How MLB's Worst Team Put an End to the Phillies' Shocking Charge

Ian Casselberry@iancassMLB Lead WriterSeptember 17, 2012

The Phillies lost three of four games to the Astros Sept. 13-16.
The Phillies lost three of four games to the Astros Sept. 13-16.Troy Taormina-US PRESSWIRE

The story of last week's four-game series (Sept. 13-16) between the Philadelphia Phillies and Houston Astros was going to write itself. 

The Phillies came into the series as one of the hottest teams in MLB, winning 15 of their previous 19 games and playing themselves into contention for the second wild-card playoff spot in the NL. It was an amazing turnaround for a team that held last place in the NL East in early August.

The Astros welcomed the Phillies to Minute Maid Park having lost six of their past 11 games. That doesn't sound so bad, but draw the schedule out a bit further and you see a team that went 5-10 in its past 15 games and 6-15 in its last 21. 

But that information probably wasn't necessary to remind you that the Astros are the worst team in MLB. As of Sept. 13, Houston had a 46-98 record that put it 41 games behind the Cincinnati Reds in the NL Central. The Astros were 10 games behind the next-worst team, the Chicago Cubs. They will very likely surpass last year's 106-loss season. 

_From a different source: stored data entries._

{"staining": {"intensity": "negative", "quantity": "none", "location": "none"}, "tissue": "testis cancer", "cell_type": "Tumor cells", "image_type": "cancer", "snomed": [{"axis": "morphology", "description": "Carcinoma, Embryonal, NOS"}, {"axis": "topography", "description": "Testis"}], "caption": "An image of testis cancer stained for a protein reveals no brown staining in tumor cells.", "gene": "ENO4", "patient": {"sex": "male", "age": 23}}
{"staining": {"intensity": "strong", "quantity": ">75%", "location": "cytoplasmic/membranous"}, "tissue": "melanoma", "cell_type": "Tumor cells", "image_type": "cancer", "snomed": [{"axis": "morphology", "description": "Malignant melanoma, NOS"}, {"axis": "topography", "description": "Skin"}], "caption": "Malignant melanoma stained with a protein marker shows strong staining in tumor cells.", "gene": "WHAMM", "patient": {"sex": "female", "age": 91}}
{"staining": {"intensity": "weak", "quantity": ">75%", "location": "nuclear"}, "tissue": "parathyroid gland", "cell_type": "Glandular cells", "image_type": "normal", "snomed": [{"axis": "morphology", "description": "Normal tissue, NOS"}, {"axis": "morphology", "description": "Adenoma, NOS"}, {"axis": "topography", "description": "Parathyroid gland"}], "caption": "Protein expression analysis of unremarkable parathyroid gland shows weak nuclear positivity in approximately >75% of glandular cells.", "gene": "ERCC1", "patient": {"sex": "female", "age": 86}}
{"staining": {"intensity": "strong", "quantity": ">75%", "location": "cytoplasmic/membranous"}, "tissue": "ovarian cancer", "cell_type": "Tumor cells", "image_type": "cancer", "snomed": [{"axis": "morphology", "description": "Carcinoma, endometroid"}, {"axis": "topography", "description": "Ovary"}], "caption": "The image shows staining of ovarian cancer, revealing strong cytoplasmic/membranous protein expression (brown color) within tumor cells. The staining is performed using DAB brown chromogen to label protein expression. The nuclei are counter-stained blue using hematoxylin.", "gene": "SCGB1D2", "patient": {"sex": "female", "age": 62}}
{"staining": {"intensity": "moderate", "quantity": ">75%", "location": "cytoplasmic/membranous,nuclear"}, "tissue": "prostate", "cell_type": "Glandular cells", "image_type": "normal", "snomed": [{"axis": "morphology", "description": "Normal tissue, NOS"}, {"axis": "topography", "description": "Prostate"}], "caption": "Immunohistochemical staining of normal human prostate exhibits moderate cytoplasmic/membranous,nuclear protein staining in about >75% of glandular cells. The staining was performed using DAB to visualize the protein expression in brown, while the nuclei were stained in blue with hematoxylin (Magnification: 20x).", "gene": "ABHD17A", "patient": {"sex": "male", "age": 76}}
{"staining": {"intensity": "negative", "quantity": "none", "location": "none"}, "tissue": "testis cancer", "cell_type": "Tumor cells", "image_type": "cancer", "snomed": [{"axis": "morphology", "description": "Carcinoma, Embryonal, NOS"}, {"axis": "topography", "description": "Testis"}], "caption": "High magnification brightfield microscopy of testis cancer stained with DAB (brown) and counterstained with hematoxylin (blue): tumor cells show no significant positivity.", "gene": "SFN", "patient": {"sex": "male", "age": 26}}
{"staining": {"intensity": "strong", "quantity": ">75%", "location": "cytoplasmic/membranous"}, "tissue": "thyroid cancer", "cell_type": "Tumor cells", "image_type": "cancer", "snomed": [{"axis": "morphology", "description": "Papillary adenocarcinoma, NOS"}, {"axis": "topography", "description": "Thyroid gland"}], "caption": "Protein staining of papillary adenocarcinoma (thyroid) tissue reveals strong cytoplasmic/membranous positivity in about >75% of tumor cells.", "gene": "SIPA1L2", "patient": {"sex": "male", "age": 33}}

Facing that matchup, the Phillies were sure to take at least three of four from the Astros, right? Maybe a four-game sweep was possible, given how well Philadelphia had been playing. At the very least, the two teams would split, which is how a four-game series often plays out. 

Instead, it was the Phillies who lost three out of four games to the Astros, screeching their momentum to a halt.

This was a bucket of ice-cold water over their heads. You could probably use at least five more metaphors to explain how bad this was for the Phillies, employing elements such as fire, explosions, implosions and potholes—don't let me limit your creativity here.

It could be argued that the Phillies didn't lose any ground. Before the series with Houston, Philadelphia was four games out in the wild-card race. After losing three of four, the Phillies are still four games behind with a record of 73-74 on Sept. 17. 

However, there are now four fewer games on the schedule in which to make up that four-game deficit. The Phillies have only 15 games remaining in the regular season to cover those four games. Even worse for them, the Milwaukee Brewers have continued to play well and are now 1.5 games ahead of Philadelphia in the standings. 

So, just how did things fall apart so badly for the Phillies against the worst team in baseball?


Hitters Didn't Hit

Ryan Howard batted 4-for-16 in the four games versus the Astros. (Though he did drive in six runs.) Chase Utley went 3-for-12 with three RBI. Carlos Ruiz hit 1-for-10. 

Opponents don't often intentionally walk the No. 3 in the batting order to face the cleanup hitter. That's the big stick in the lineup, usually the most likely threat to crush the ball out of the park.

Yet on Sunday, as CSN Philly's Jim Salisbury noted, the Astros twice put Utley on base to face Howard. Houston manager Tony DeFrancesco saw how poorly Howard was swinging the bat and didn't see a risk. 

As's Todd Zolecki pointed out, the Phillies hit .161 with runners in scoring position during the past four games. Yet they still averaged 5.5 runs per game, which should be enough to win most of the time. 


Where Was the Pitching?

Tyler Cloyd allowed three runs in three innings in the series opener. Cole Hamels gave up four runs (three earned) over seven innings in the second game.

Up next, Kyle Kendrick was touched up for four runs in five innings. Then in the series finale, Roy Halladay allowed three runs in six innings. 

Two of those starts gave the Phillies a chance to win (and they won one of those games), but how about their bullpen?

Phillippe Aumont allowed four runs in his two outings, covering 0.2 of an inning. Overall, as Zolecki mentioned, Phillies relievers compiled a 5.25 ERA during the four games against the Astros. They allowed 10 runs, 12 hits and seven walks in 12 innings of work, blowing two leads in the process. 

Did the Phillies just not take the Astros seriously, looking at the worst team in the majors and think a series win was assured? Perhaps they were looking ahead to a presumably more rugged series with the New York Mets and a three-game set with the Atlanta Braves after that. 

But maybe the Astros were just a bad matchup.

As the Houston Chronicle's Zachary Levine writes, the roster is versatile with several players that can play different positions and pinch-hit constantly to get the best left-right matchup late in the game. Halladay said to Salisbury that Phillies pitchers could never figure out what Astros hitters were trying to do. Going to the plate without a plan, if that was the case, seems to have helped.

The Phillies have put themselves in a tough position from this point on. They basically have to win every series remaining on the schedule. With the Mets, Braves and Nationals looming ahead, that won't be an easy task. Their playoff chances may be finished.